H2O AutoML + Big Data Processing with Apache Spark

Original article was published by Jamshed Khan on Deep Learning on Medium

Big data and machine learning, while two separate concepts, remain interwoven in many aspects. The ability to process vast piles of data for machine learning tasks is a requirement of the field.

Apache Spark is a great framework when it comes to large-scale data processing (and has been for a while), enabling you to work with a range of big data problems. Apart from supporting cluster computing and distributivity with various languages such Java, Scala, and Python, Spark offers support for a variety of ML capabilities via its native libraries. However, its selling point remains its potential for ETL processing with large scale datasets.

On the other hand, H2O is an open source machine learning platform that is centered on scalability. Designed to work with distributed data, it integrates seamlessly with big data frameworks such as Hadoop and Spark to build more efficient ML models.

H2O provides a range of supervised and unsupervised algorithms and an easy-to-use browser based interface in the form of a notebook called Flow. H2O.ai was one of the first to introduce automatic model selection and was named among the top 3 AI and ML solution providers in 2018.

Best of Both Worlds: Sparkling Water

Sparkling Water combines the vast H2O machine learning toolkit with the data processing capabilities of Spark.

It’s an ideal solution for users who need to manage large data clusters and want to transfer data between Spark and H2O. By consolidating these two open-source frameworks, users can query big datasets using Spark SQL, feed the results into an H2O cluster to build a model and make predictions, and then reuse the results in Spark.

The end game here is deploying much more advanced machine learning algorithms with the existing Spark implementation.
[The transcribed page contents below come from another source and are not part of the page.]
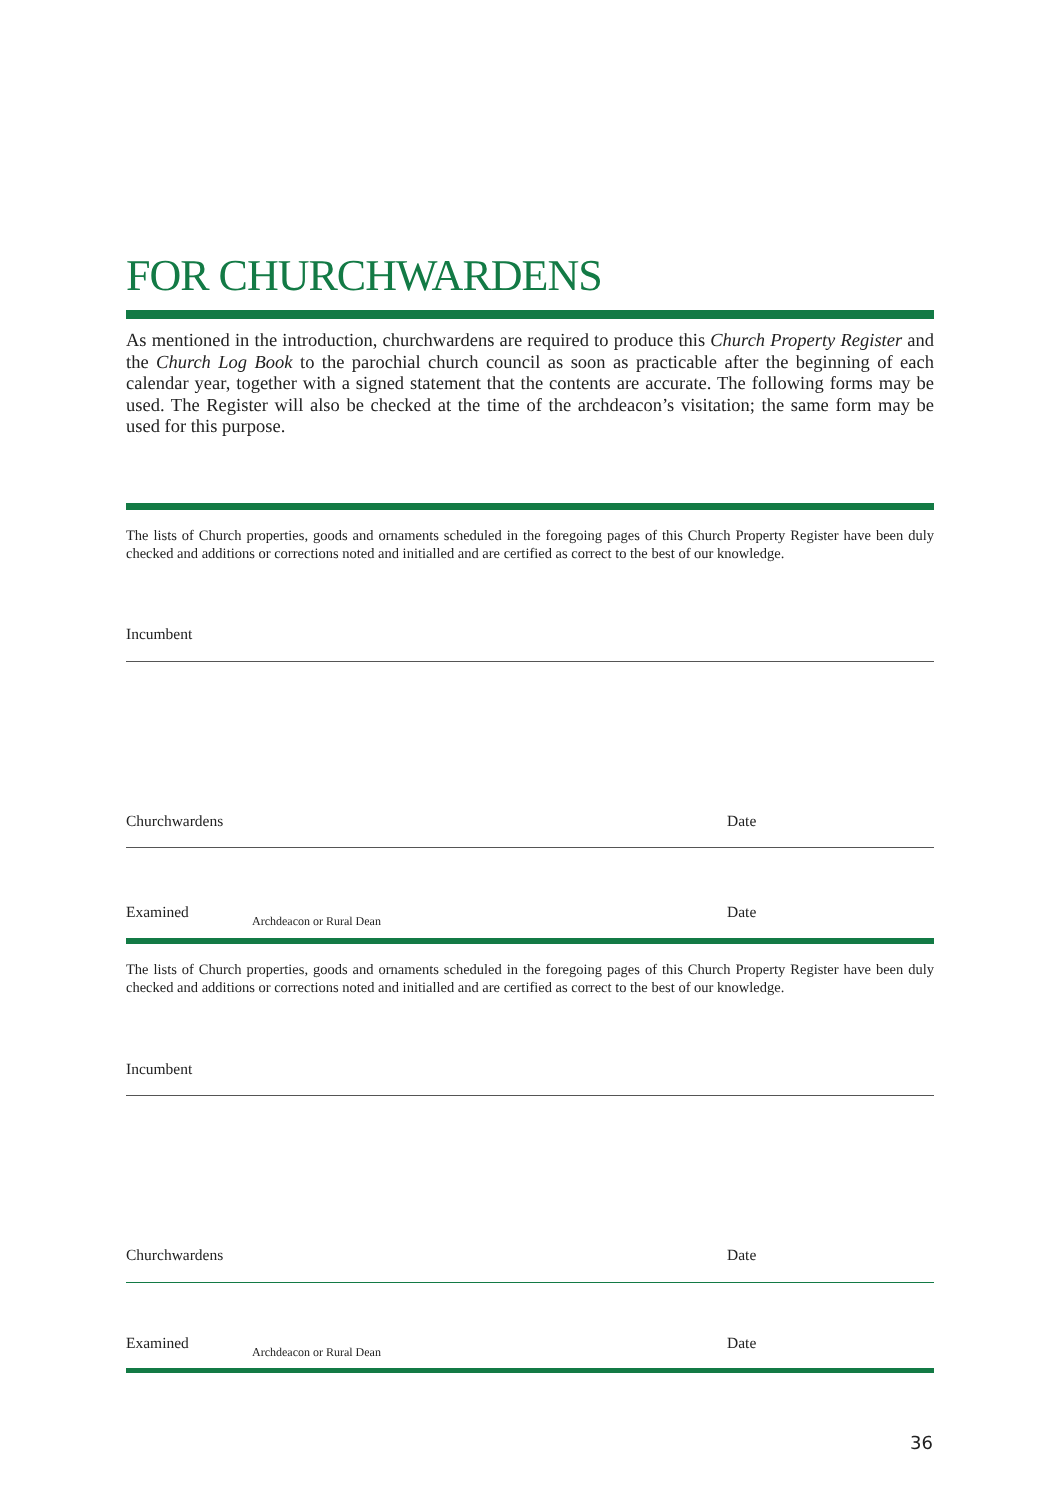FOR CHURCHWARDENS
As mentioned in the introduction, churchwardens are required to produce this Church Property Register and the Church Log Book to the parochial church council as soon as practicable after the beginning of each calendar year, together with a signed statement that the contents are accurate. The following forms may be used. The Register will also be checked at the time of the archdeacon’s visitation; the same form may be used for this purpose.
The lists of Church properties, goods and ornaments scheduled in the foregoing pages of this Church Property Register have been duly checked and additions or corrections noted and initialled and are certified as correct to the best of our knowledge.
Incumbent
Churchwardens Date
Examined Archdeacon or Rural Dean Date
The lists of Church properties, goods and ornaments scheduled in the foregoing pages of this Church Property Register have been duly checked and additions or corrections noted and initialled and are certified as correct to the best of our knowledge.
Incumbent
Churchwardens Date
Examined Archdeacon or Rural Dean Date
36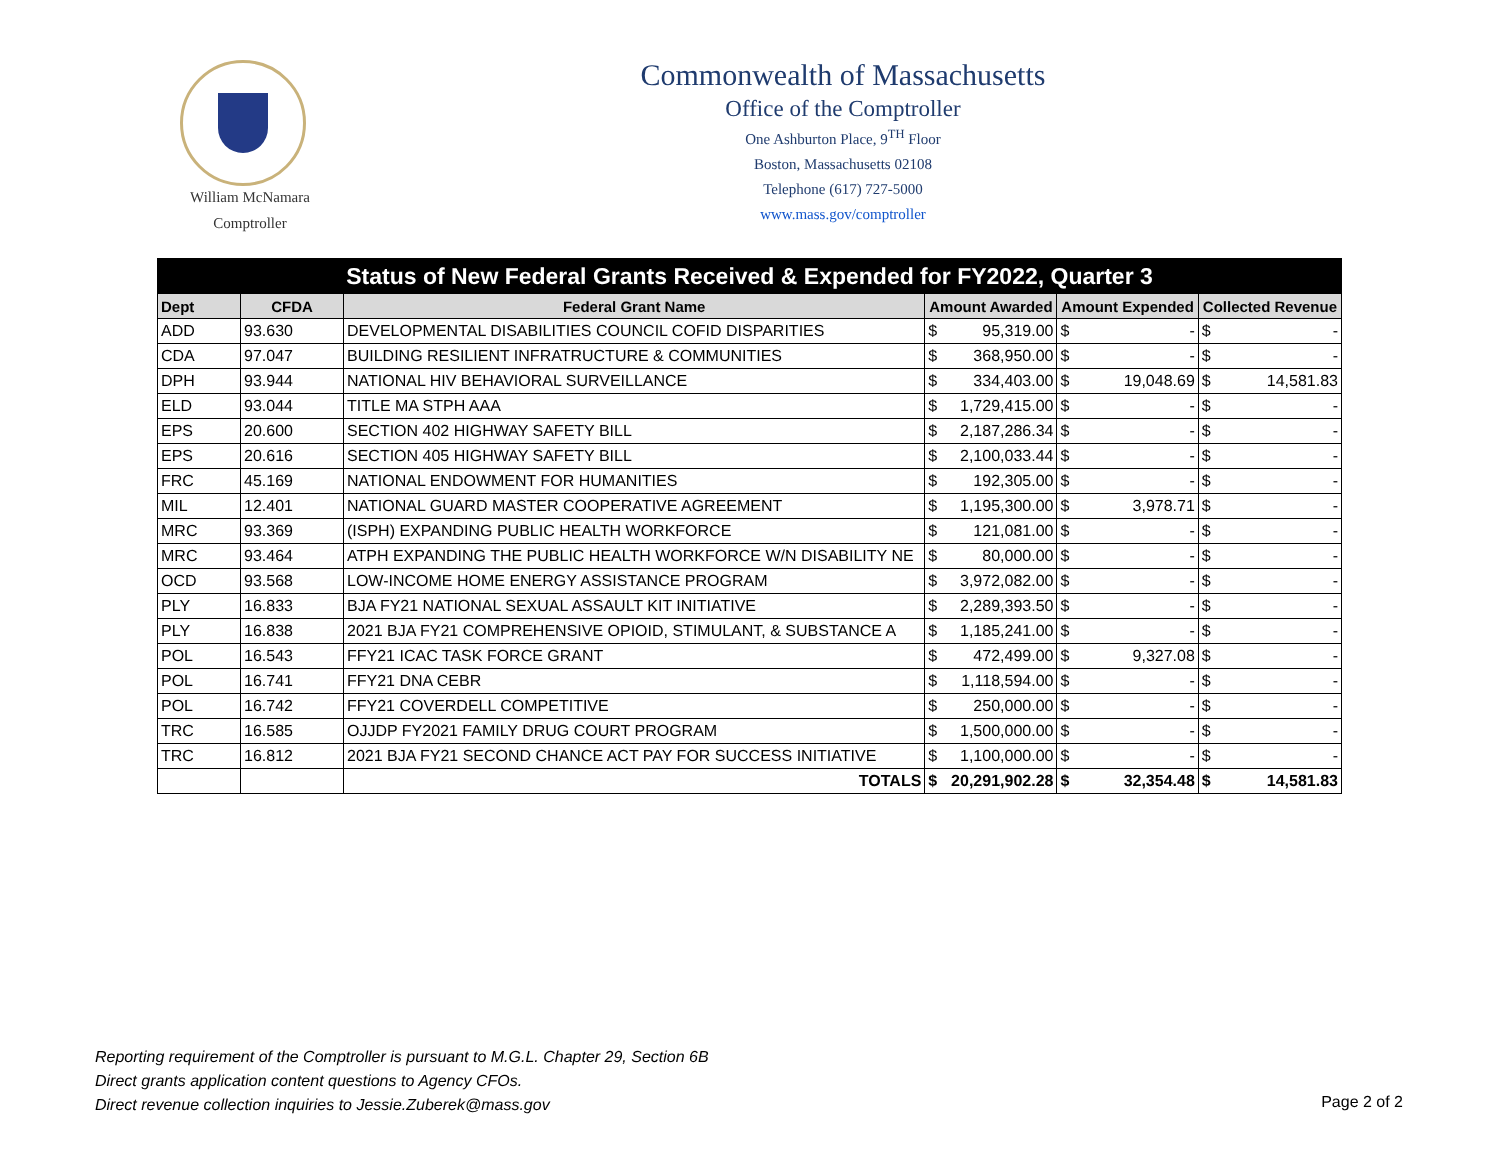William McNamara
Comptroller
Commonwealth of Massachusetts
Office of the Comptroller
One Ashburton Place, 9<sup>TH</sup> Floor
Boston, Massachusetts 02108
Telephone (617) 727-5000
www.mass.gov/comptroller
| Status of New Federal Grants Received & Expended for FY2022, Quarter 3 | | | | | | | | |
| --- | --- | --- | --- | --- | --- | --- | --- | --- |
| Dept | CFDA | Federal Grant Name | Amount Awarded | | Amount Expended | | Collected Revenue | |
| ADD | 93.630 | DEVELOPMENTAL DISABILITIES COUNCIL COFID DISPARITIES | $ | 95,319.00 | $ | - | $ | - |
| CDA | 97.047 | BUILDING RESILIENT INFRATRUCTURE & COMMUNITIES | $ | 368,950.00 | $ | - | $ | - |
| DPH | 93.944 | NATIONAL HIV BEHAVIORAL SURVEILLANCE | $ | 334,403.00 | $ | 19,048.69 | $ | 14,581.83 |
| ELD | 93.044 | TITLE MA STPH AAA | $ | 1,729,415.00 | $ | - | $ | - |
| EPS | 20.600 | SECTION 402 HIGHWAY SAFETY BILL | $ | 2,187,286.34 | $ | - | $ | - |
| EPS | 20.616 | SECTION 405 HIGHWAY SAFETY BILL | $ | 2,100,033.44 | $ | - | $ | - |
| FRC | 45.169 | NATIONAL ENDOWMENT FOR HUMANITIES | $ | 192,305.00 | $ | - | $ | - |
| MIL | 12.401 | NATIONAL GUARD MASTER COOPERATIVE AGREEMENT | $ | 1,195,300.00 | $ | 3,978.71 | $ | - |
| MRC | 93.369 | (ISPH) EXPANDING PUBLIC HEALTH WORKFORCE | $ | 121,081.00 | $ | - | $ | - |
| MRC | 93.464 | ATPH EXPANDING THE PUBLIC HEALTH WORKFORCE W/N DISABILITY NE | $ | 80,000.00 | $ | - | $ | - |
| OCD | 93.568 | LOW-INCOME HOME ENERGY ASSISTANCE PROGRAM | $ | 3,972,082.00 | $ | - | $ | - |
| PLY | 16.833 | BJA FY21 NATIONAL SEXUAL ASSAULT KIT INITIATIVE | $ | 2,289,393.50 | $ | - | $ | - |
| PLY | 16.838 | 2021 BJA FY21 COMPREHENSIVE OPIOID, STIMULANT, & SUBSTANCE A | $ | 1,185,241.00 | $ | - | $ | - |
| POL | 16.543 | FFY21 ICAC TASK FORCE GRANT | $ | 472,499.00 | $ | 9,327.08 | $ | - |
| POL | 16.741 | FFY21 DNA CEBR | $ | 1,118,594.00 | $ | - | $ | - |
| POL | 16.742 | FFY21 COVERDELL COMPETITIVE | $ | 250,000.00 | $ | - | $ | - |
| TRC | 16.585 | OJJDP FY2021 FAMILY DRUG COURT PROGRAM | $ | 1,500,000.00 | $ | - | $ | - |
| TRC | 16.812 | 2021 BJA FY21 SECOND CHANCE ACT PAY FOR SUCCESS INITIATIVE | $ | 1,100,000.00 | $ | - | $ | - |
| | | TOTALS | $ | 20,291,902.28 | $ | 32,354.48 | $ | 14,581.83 |
Reporting requirement of the Comptroller is pursuant to M.G.L. Chapter 29, Section 6B
Direct grants application content questions to Agency CFOs.
Direct revenue collection inquiries to Jessie.Zuberek@mass.gov
Page 2 of 2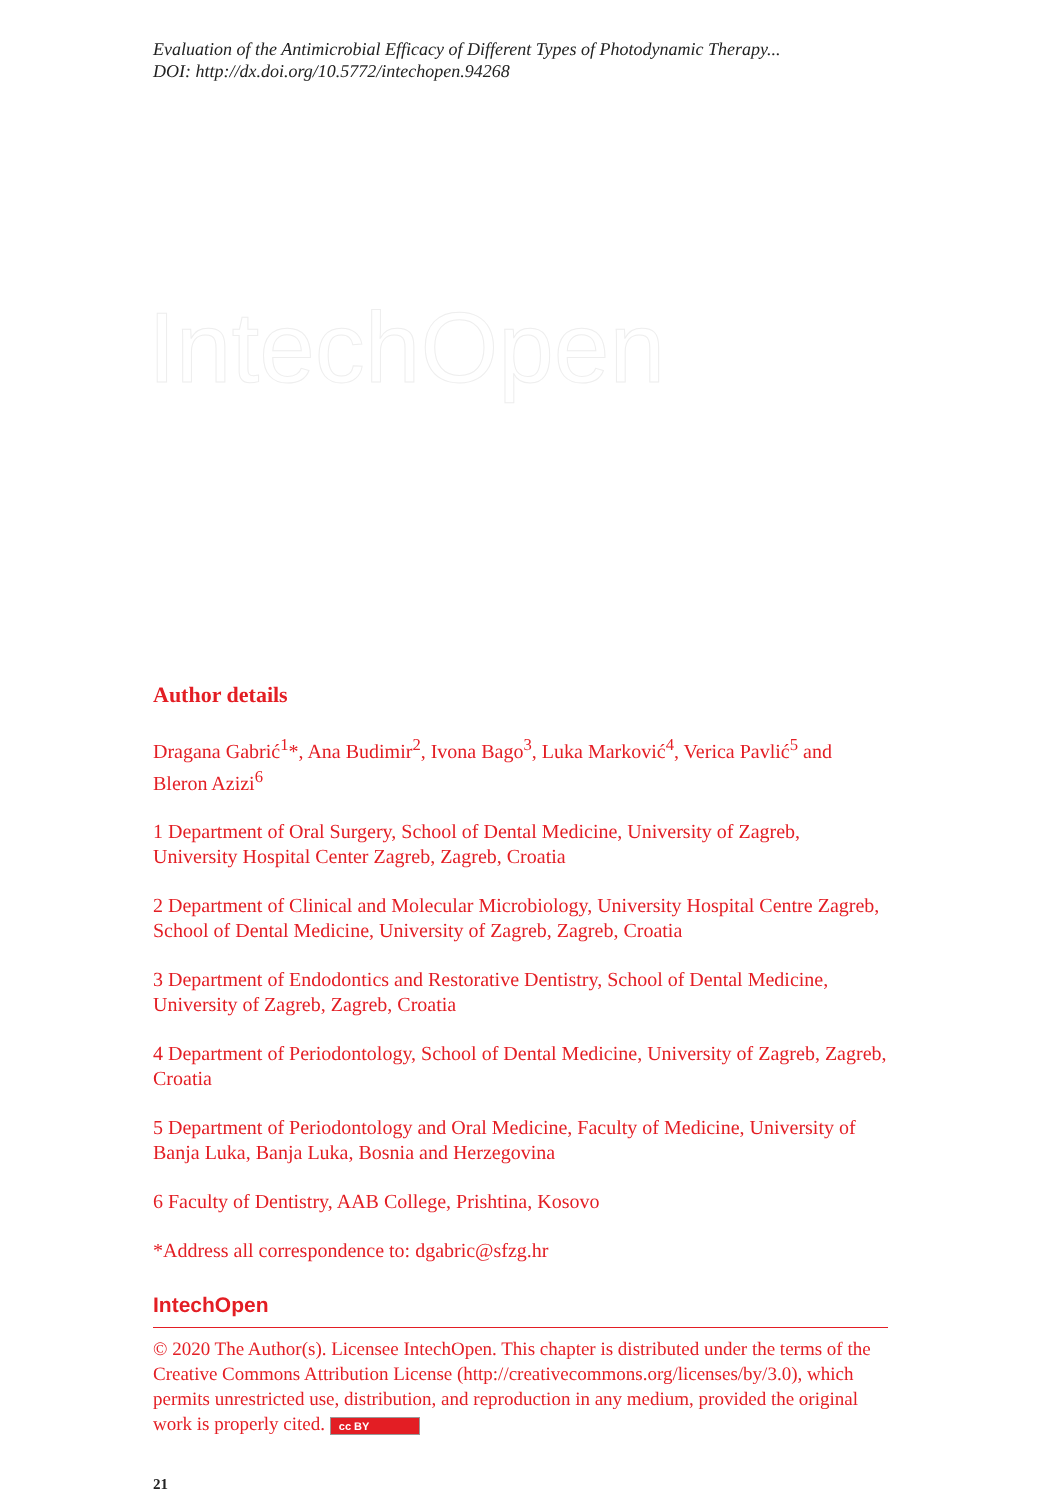IntechOpen
Evaluation of the Antimicrobial Efficacy of Different Types of Photodynamic Therapy...
DOI: http://dx.doi.org/10.5772/intechopen.94268
Author details
Dragana Gabrić<sup>1</sup>*, Ana Budimir<sup>2</sup>, Ivona Bago<sup>3</sup>, Luka Marković<sup>4</sup>, Verica Pavlić<sup>5</sup> and Bleron Azizi<sup>6</sup>
1 Department of Oral Surgery, School of Dental Medicine, University of Zagreb, University Hospital Center Zagreb, Zagreb, Croatia
2 Department of Clinical and Molecular Microbiology, University Hospital Centre Zagreb, School of Dental Medicine, University of Zagreb, Zagreb, Croatia
3 Department of Endodontics and Restorative Dentistry, School of Dental Medicine, University of Zagreb, Zagreb, Croatia
4 Department of Periodontology, School of Dental Medicine, University of Zagreb, Zagreb, Croatia
5 Department of Periodontology and Oral Medicine, Faculty of Medicine, University of Banja Luka, Banja Luka, Bosnia and Herzegovina
6 Faculty of Dentistry, AAB College, Prishtina, Kosovo
*Address all correspondence to: dgabric@sfzg.hr
IntechOpen
© 2020 The Author(s). Licensee IntechOpen. This chapter is distributed under the terms of the Creative Commons Attribution License (http://creativecommons.org/licenses/by/3.0), which permits unrestricted use, distribution, and reproduction in any medium, provided the original work is properly cited. cc BY
21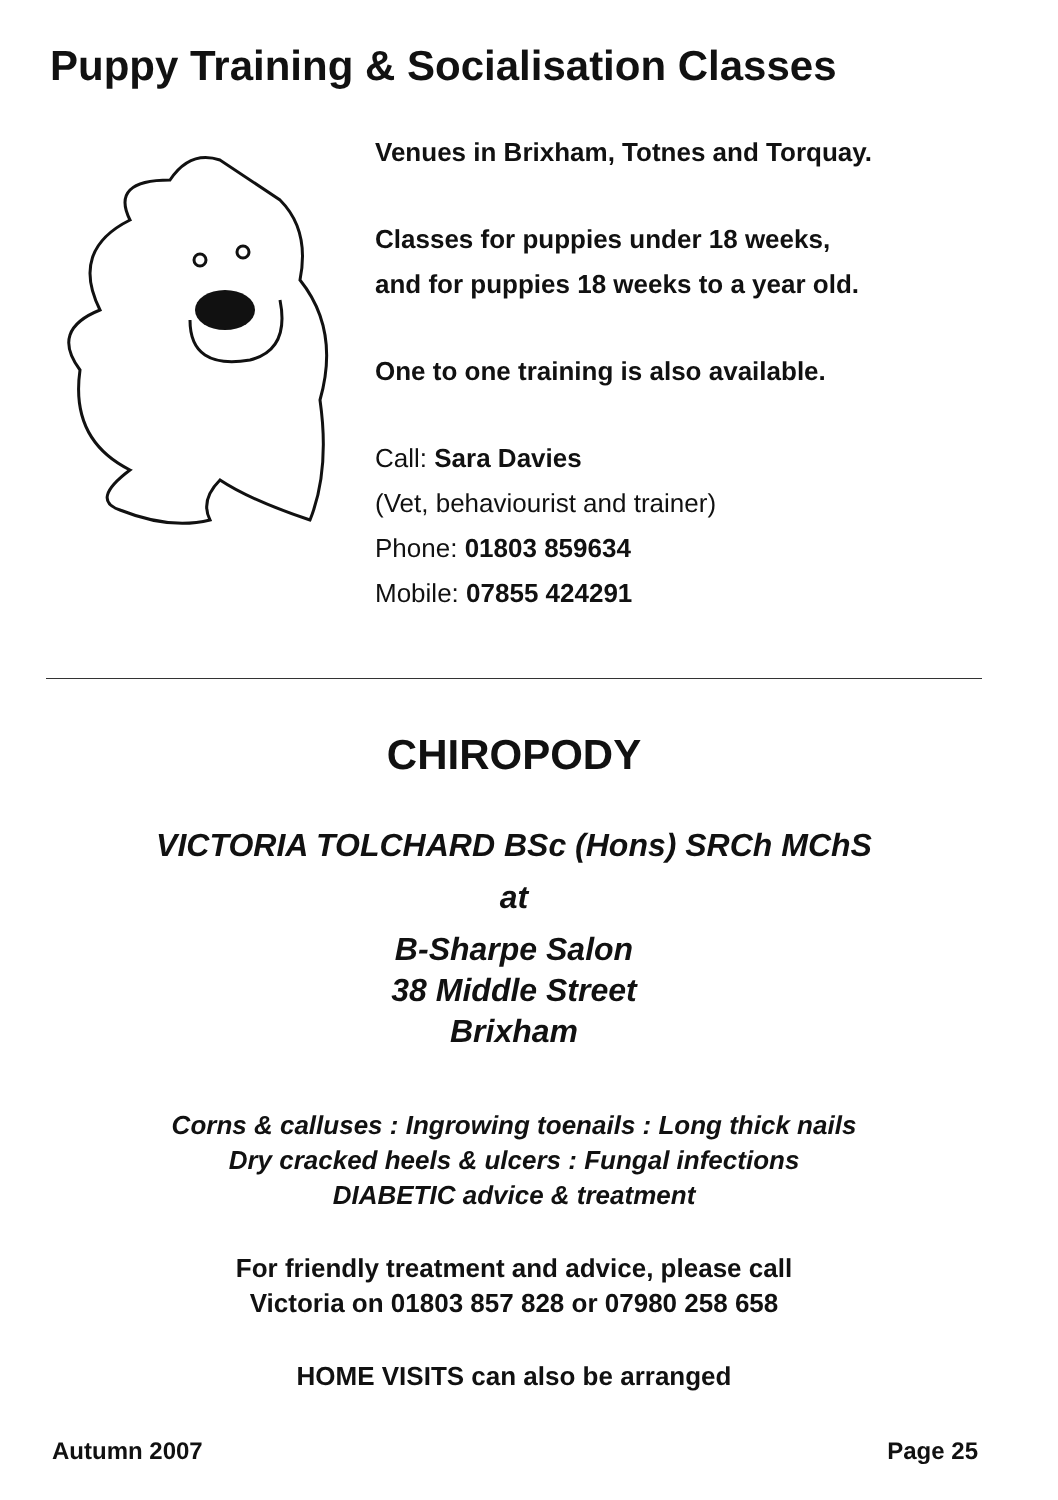Puppy Training & Socialisation Classes
Venues in Brixham, Totnes and Torquay.
Classes for puppies under 18 weeks,
and for puppies 18 weeks to a year old.
One to one training is also available.
Call: Sara Davies
(Vet, behaviourist and trainer)
Phone: 01803 859634
Mobile: 07855 424291
CHIROPODY
VICTORIA TOLCHARD BSc (Hons) SRCh MChS
at
B-Sharpe Salon
38 Middle Street
Brixham
Corns & calluses : Ingrowing toenails : Long thick nails
Dry cracked heels & ulcers : Fungal infections
DIABETIC advice & treatment
For friendly treatment and advice, please call
Victoria on 01803 857 828 or 07980 258 658
HOME VISITS can also be arranged
Autumn 2007 Page 25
Results from the H2O pipeline can easily be deployed independently or within Spark, thus offering even more flexibility.

Credit : H2O.ai

Automating ML with H2O

The process of automating machine learning, referred to as AutoML, is now a standard feature across various platforms such as Azure, Google Cloud, and so on. With AutoML, several steps in an end-to-end ML pipeline can be taken care of with minimal human intervention, without affecting the model’s efficiency.

Some of these steps where AutoML proves useful are data preprocessing tasks (augmentation, standardization, feature selection, etc.), automatic generation of various models (random forests, GBM etc.), and deploying the best model out of these generated models.

AutoML is a function of H2O that automates the process of building a large number of models, with the goal of finding the “best” model without any prior knowledge or effort by the data scientist.

The current version of AutoML (in H2O, 3.16) trains and cross-validates a default random forest, an extremely-randomized forest, a random grid of gradient boosting machines (GBMs), a random grid of deep neural nets, a fixed grid of GLMs, and then two stacked ensemble models at the end. One ensemble contains all the models (optimized for model performance), and the second ensemble contains just the best performing model from each algorithm class/family (optimized for production use).